Department of Mathematics, University of Texas at Arlington, Arlington, USA.
Department of Mathematics, East China University of Science and Technology, Shanghai, China.
J Transl Med. 2019 Sep 6;17(1):306. doi: 10.1186/s12967-019-2030-0.
Identifying how pain transitions from acute to chronic is critical in designing effective prevention and management techniques for patients' well-being, physically, psychosocially, and financially. There is an increasingly pressing need for a quantitative and predictive method to evaluate how low back pain trajectories are classified and, subsequently, how we can more effectively intervene during these progression stages.
In order to better understand pain mechanisms, we investigated, using computational modeling, how best to describe pain trajectories by developing a platform by which we studied the transition of acute chronic pain.

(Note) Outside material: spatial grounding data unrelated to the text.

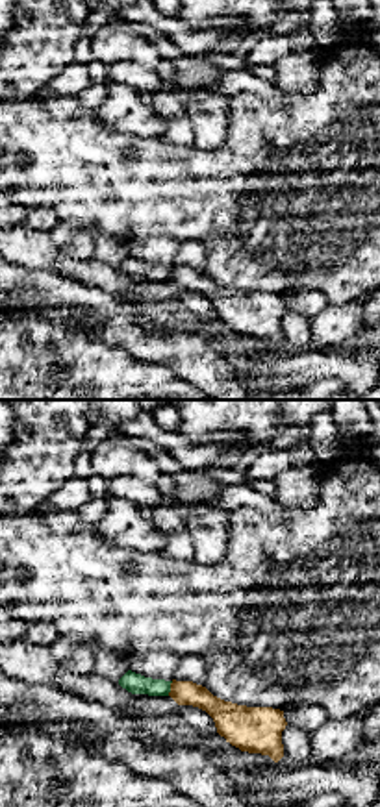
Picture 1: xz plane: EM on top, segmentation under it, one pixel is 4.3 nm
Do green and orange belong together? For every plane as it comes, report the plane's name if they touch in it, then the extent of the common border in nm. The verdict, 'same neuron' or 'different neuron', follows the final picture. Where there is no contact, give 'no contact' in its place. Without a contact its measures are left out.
meets green in xz; contact 70 nm long

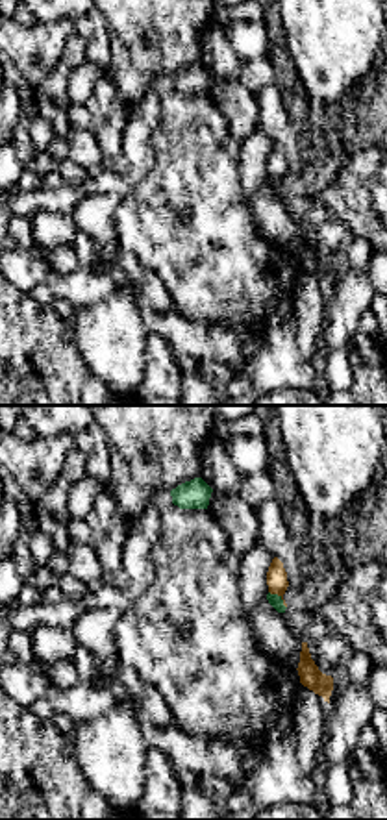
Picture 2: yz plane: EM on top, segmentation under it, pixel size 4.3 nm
meets green in yz; contact 110 nm long

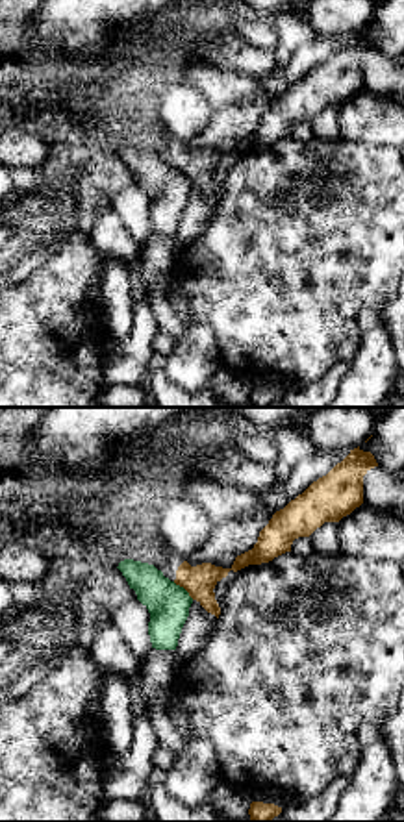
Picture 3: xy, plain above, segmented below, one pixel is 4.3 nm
meets green in xy; contact 120 nm long

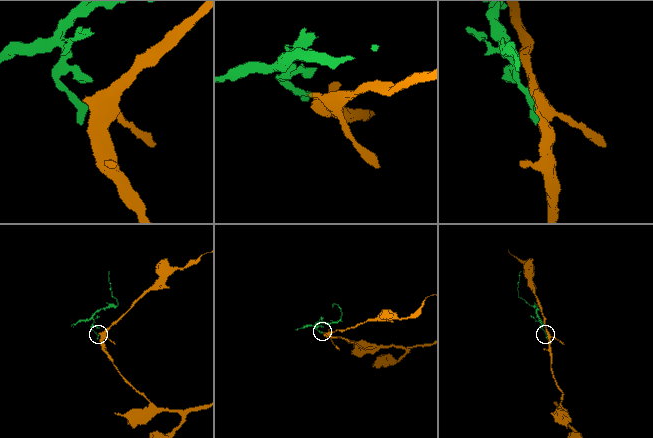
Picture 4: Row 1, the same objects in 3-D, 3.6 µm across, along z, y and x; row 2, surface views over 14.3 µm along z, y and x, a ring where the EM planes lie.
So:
different neuron

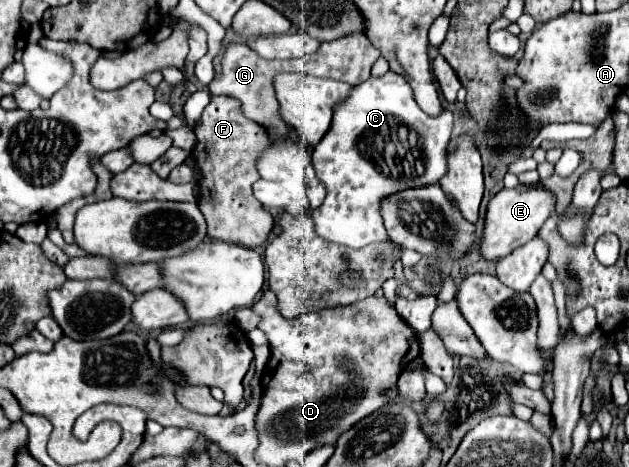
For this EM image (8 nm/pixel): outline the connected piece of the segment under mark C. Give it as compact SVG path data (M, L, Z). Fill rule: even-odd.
M387 71L385 75L381 77L369 77L367 81L363 81L361 85L353 87L353 93L349 95L349 101L337 105L337 113L333 115L333 129L329 129L329 133L325 135L325 139L321 139L321 143L315 147L313 151L313 167L317 171L317 177L319 181L325 185L327 189L327 197L323 201L321 207L313 209L311 217L315 221L315 229L317 233L331 241L331 243L339 243L339 245L347 245L347 247L353 247L353 249L361 249L369 243L377 243L377 241L385 241L387 239L387 233L385 233L385 227L383 227L383 217L381 217L381 205L387 197L395 195L395 193L401 193L405 189L417 189L417 187L427 187L427 185L435 185L441 181L441 177L447 173L447 145L449 145L449 139L451 139L451 129L453 129L453 113L443 109L439 115L427 115L415 101L415 95L409 87L409 83L405 81L405 77L401 77L399 73L395 71Z

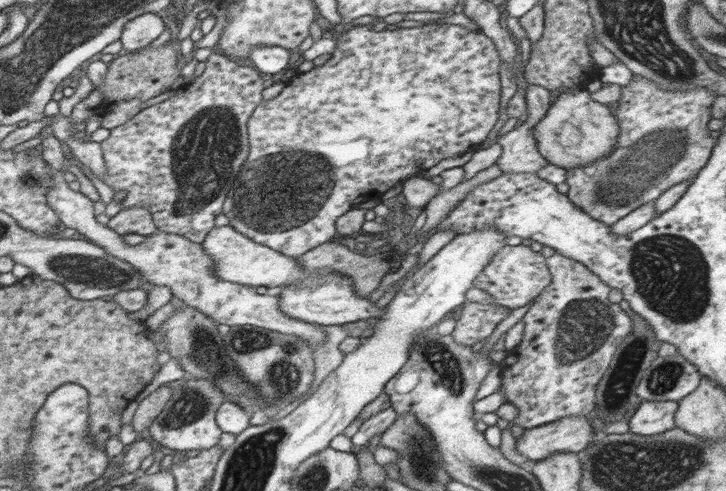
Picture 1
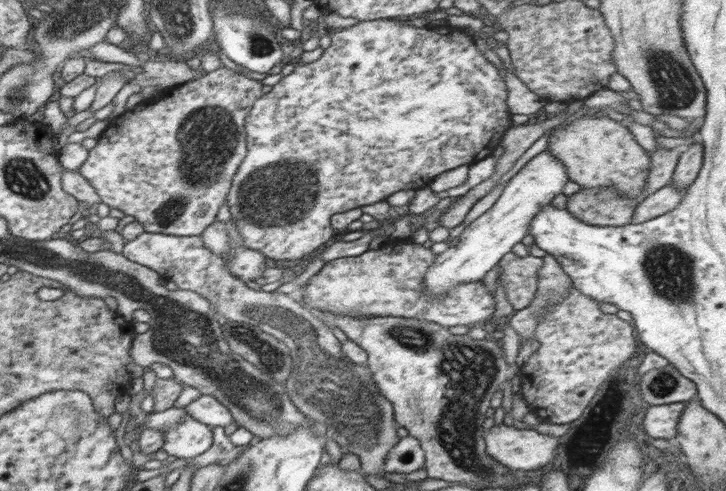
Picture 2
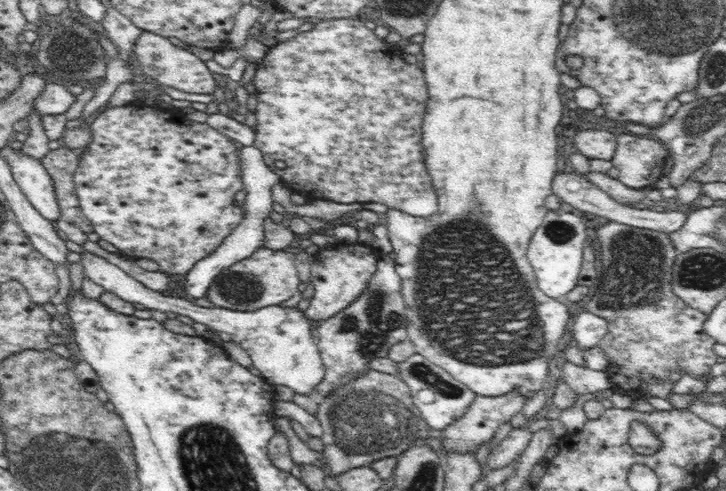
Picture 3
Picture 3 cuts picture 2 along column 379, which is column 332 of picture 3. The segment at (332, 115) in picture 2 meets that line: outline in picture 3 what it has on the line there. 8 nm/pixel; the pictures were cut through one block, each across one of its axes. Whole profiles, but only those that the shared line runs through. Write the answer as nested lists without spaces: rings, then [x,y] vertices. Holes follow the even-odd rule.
[[[327,19],[315,24],[307,32],[278,42],[269,47],[264,58],[258,62],[252,84],[255,86],[257,96],[257,109],[255,110],[256,126],[253,146],[262,152],[265,164],[281,178],[281,183],[292,192],[301,193],[307,198],[329,200],[338,204],[352,204],[355,202],[381,202],[388,208],[400,209],[412,217],[426,217],[434,214],[439,207],[437,194],[433,189],[431,177],[428,174],[424,148],[420,146],[420,124],[426,106],[426,80],[420,68],[406,64],[398,52],[376,35],[371,25],[364,24],[357,19]]]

The present study uses a computational neuroscience-based method to conduct such trajectory research, motivated by the use of hypothalamic-pituitary-adrenal (HPA) axis activity-history over a time-period as a way to mimic pain trajectories. A numerical simulation study is presented as a "proof of concept" for this modeling approach.
This model and its simulation results have highlighted the feasibility and the potential of developing such a broader model for patient evaluations.
在设计针对患者身心健康、社会心理和经济方面的有效预防和管理技术时,确定疼痛如何从急性转变为慢性至关重要。因此,我们迫切需要一种定量和预测的方法来评估如何对腰痛轨迹进行分类,以及如何在这些进展阶段更有效地进行干预。
为了更好地了解疼痛机制,我们通过开发一个研究急性慢性疼痛转变的平台,利用计算建模研究如何更好地描述疼痛轨迹。
本研究使用基于计算神经科学的方法来进行这种轨迹研究,这是受到使用下丘脑-垂体-肾上腺(HPA)轴活动历史作为模拟疼痛轨迹的一种方式的启发。提出了一项数值模拟研究作为该建模方法的“概念验证”。
该模型及其模拟结果突出了为患者评估开发这种更广泛模型的可行性和潜力。